Following a traditional ABM playbook structure, we ran an activate campaign followed by an accelerate campaign for all target accounts in the ABM group. An activate campaign is focused on getting net new targets into your pipeline. In contrast, an accelerate campaign is focused on middle funnel content and pushing target accounts through to closed won deals.
As you can see from the data above, we significantly increased the number of target accounts we converted to a discovery call. We converted 74% better for accounts in the targeted group.
The coordinated ABM activity ultimately increased the number of accounts we moved to the presentation stage and positively impacted our closed revenue over one quarter.
Without a full-blown ABM platform for measurement, the impact of ABM is not always easy to obtain. But as our campaign data continues to show, when ABM is coordinated and executed correctly – it works. It delivers on what it claims – to help increase our probability of closing them, keeping them, and improving our overall deal size.

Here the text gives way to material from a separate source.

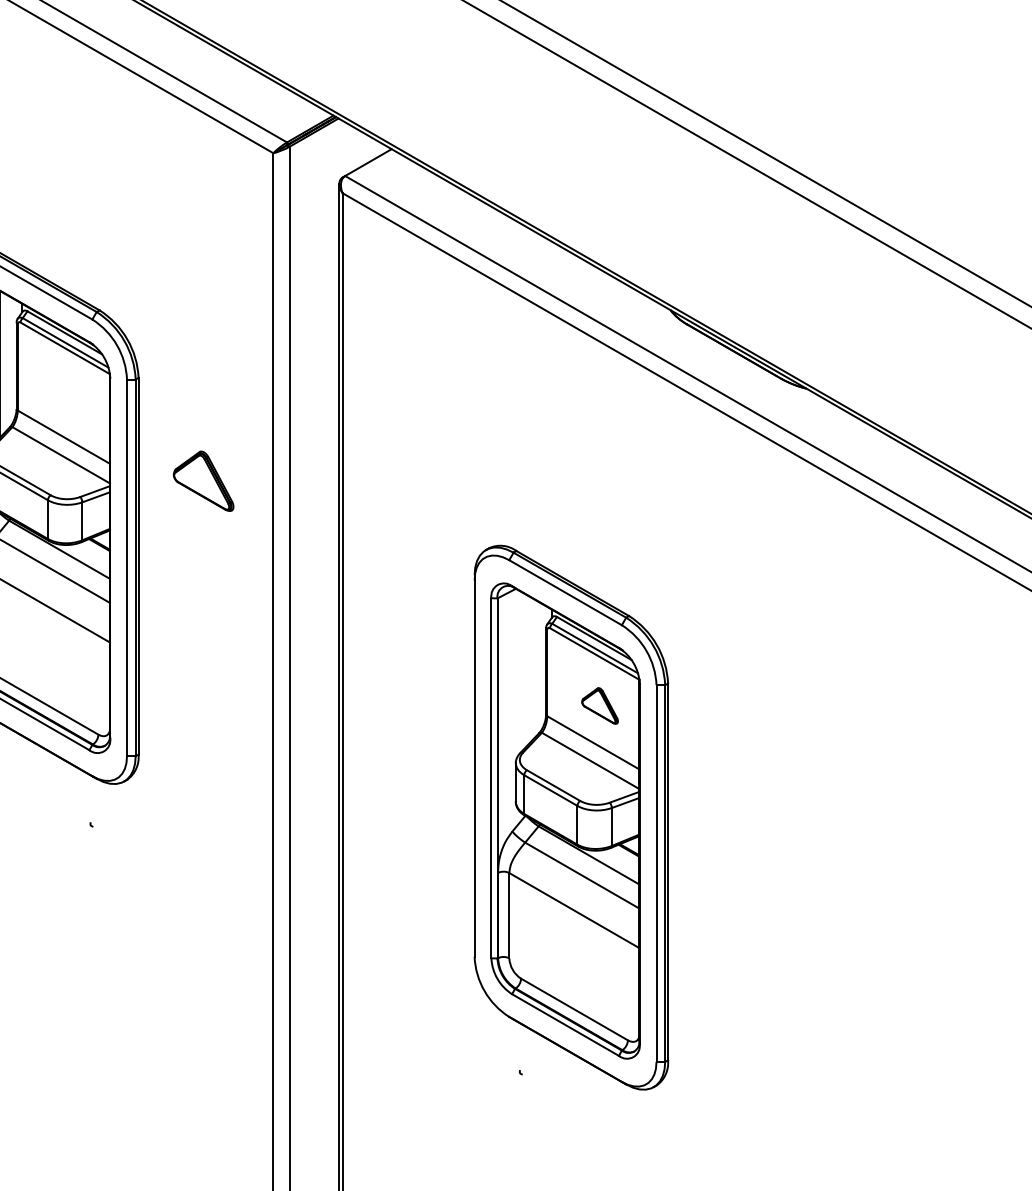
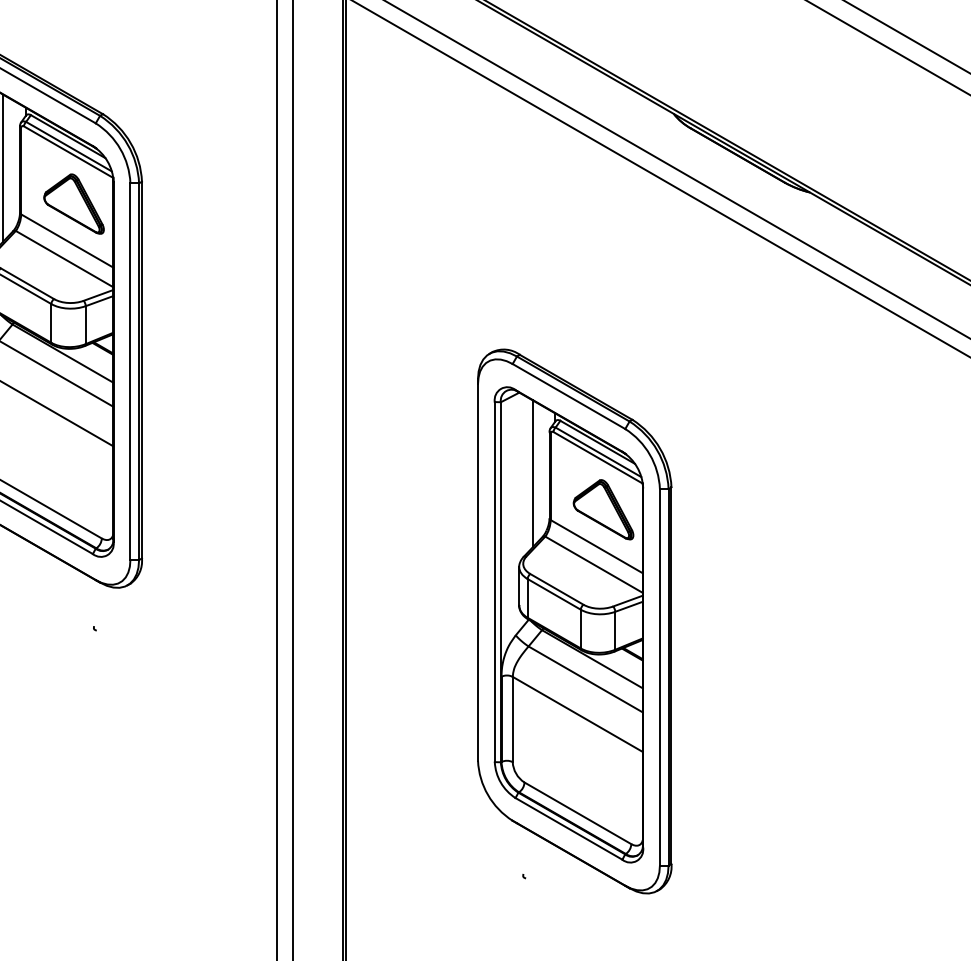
part: (203, 480) -> (73, 203), moved
line: (529, 669) -> (532, 473), added
part: (599, 705) -> (602, 509), size x1.67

So, does ABM work when executed effectively? Yes, it does.
As with any marketing and sales campaign, I caution you not to be tempted to try an ABM campaign once and measure once and expect it to work immediately. The biggest failure we see is when the first time does not work; organizations with a lack of understanding quickly claim that ABM does not work. This misunderstanding is often because traditional marketing metrics have teams focused on outdated, vanity KPIs such as pure lead quantity. Leading organizations to pull the plug on ABM too soon.
If ABM does not work the first time, do not quit trying. In our almost 15 years of experience, it is nearly impossible to execute your strategy the first time flawlessly. The success of this strategy requires a team of people in sales, content, product marketing, paid, and other teams to work together to see it through.
Be patient; ABM takes time and effort to find outcomes.